To-do item:
Find the line with "Cybersécurité" in the entries below. Repeat it, every following line, and the line with "LINK: https://de.wikipedia.org/wiki/Miniatur_Wunderland", exactly and with nothing added.

(Extracted page text data)
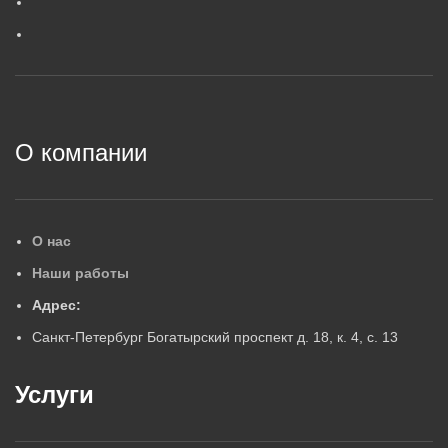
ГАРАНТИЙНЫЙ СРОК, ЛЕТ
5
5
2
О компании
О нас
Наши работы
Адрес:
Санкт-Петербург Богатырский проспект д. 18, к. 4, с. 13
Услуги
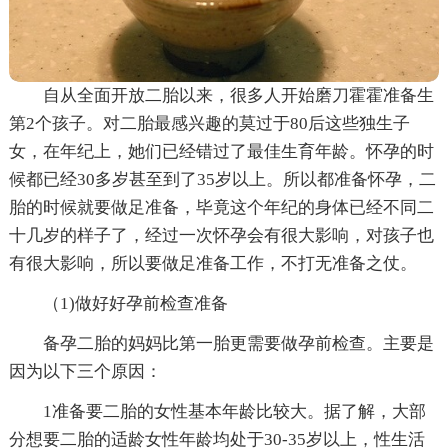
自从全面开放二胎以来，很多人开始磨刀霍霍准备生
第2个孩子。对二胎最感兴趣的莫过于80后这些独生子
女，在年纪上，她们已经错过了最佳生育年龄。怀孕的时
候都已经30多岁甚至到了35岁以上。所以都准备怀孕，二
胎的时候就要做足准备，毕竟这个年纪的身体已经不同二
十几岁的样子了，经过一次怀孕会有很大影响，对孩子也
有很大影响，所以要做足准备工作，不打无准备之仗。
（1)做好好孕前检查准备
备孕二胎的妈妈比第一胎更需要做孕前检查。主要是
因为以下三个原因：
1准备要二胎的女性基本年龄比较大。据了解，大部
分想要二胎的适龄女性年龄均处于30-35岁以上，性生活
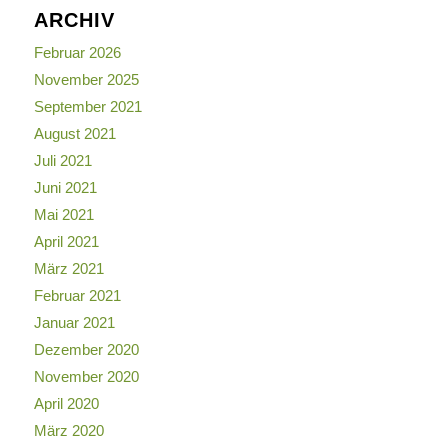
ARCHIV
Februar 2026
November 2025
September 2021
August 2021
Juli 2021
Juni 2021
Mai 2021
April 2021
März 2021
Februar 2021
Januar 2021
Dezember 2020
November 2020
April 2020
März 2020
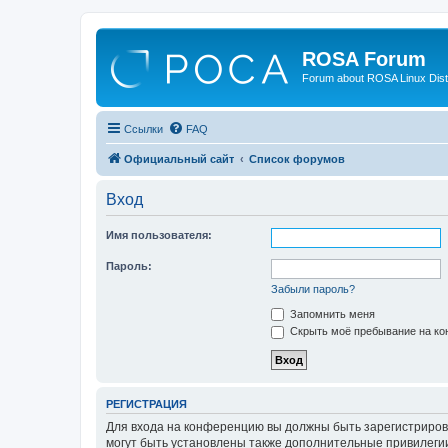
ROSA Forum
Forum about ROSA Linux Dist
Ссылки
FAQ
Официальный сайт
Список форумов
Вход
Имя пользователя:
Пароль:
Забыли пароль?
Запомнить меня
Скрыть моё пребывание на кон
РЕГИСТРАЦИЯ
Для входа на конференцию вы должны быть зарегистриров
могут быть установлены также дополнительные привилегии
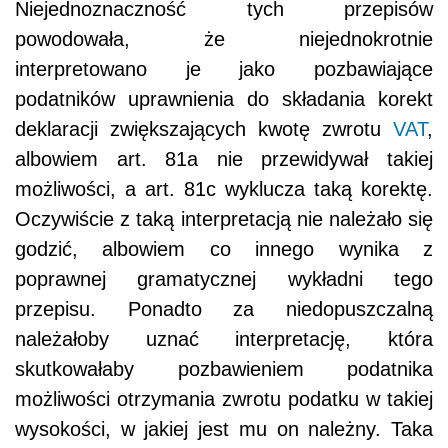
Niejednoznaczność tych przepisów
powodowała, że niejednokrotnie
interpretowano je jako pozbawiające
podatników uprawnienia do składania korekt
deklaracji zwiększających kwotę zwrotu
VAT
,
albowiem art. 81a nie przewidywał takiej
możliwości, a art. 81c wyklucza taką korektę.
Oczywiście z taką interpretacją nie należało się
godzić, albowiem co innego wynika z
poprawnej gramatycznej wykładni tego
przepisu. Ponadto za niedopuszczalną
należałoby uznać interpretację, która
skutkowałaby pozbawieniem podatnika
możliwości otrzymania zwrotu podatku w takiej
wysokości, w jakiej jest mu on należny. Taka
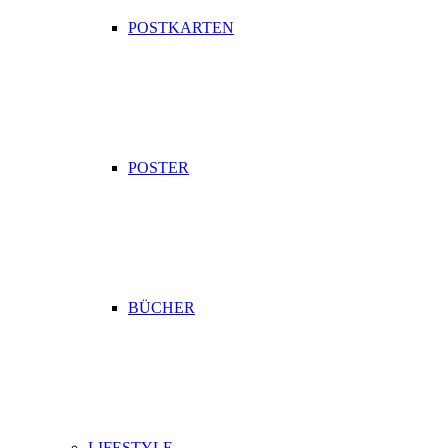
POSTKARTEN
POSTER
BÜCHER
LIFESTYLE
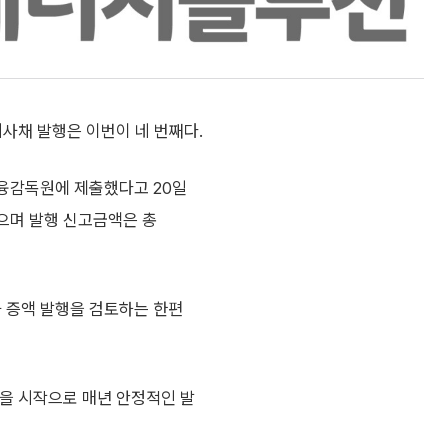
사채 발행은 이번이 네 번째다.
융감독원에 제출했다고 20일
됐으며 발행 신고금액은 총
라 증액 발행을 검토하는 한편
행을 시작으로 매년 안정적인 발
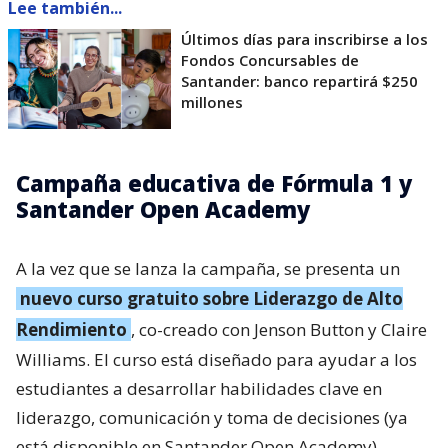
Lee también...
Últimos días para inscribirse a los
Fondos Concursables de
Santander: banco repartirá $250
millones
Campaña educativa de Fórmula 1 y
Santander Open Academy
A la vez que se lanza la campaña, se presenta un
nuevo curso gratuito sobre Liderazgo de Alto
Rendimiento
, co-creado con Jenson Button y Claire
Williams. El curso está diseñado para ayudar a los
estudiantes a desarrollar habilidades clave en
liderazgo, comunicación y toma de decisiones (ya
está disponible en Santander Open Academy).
==
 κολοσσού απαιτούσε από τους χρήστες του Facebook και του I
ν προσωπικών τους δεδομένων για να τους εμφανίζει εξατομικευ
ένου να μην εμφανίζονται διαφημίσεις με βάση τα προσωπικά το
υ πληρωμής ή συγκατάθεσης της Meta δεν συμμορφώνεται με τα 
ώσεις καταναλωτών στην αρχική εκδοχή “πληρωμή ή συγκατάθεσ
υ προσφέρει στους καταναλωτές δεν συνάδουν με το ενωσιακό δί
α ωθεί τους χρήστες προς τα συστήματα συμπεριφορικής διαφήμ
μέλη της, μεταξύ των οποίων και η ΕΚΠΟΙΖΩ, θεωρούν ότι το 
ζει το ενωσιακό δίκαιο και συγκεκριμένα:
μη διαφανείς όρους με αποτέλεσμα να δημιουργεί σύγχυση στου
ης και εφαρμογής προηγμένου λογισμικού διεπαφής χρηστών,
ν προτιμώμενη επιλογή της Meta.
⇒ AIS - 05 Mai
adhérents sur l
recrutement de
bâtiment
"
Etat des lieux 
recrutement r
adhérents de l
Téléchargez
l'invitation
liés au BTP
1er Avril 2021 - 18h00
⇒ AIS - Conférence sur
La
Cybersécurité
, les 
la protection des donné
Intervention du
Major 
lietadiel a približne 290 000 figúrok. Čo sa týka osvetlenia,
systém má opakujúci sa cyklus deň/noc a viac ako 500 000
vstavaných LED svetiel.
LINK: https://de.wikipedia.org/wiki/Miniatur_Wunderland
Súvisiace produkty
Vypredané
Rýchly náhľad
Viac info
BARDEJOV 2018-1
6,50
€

Exercise response:
Cybersécurité
, les 
la protection des donné
Intervention du
Major 
lietadiel a približne 290 000 figúrok. Čo sa týka osvetlenia,
systém má opakujúci sa cyklus deň/noc a viac ako 500 000
vstavaných LED svetiel.
LINK: https://de.wikipedia.org/wiki/Miniatur_Wunderland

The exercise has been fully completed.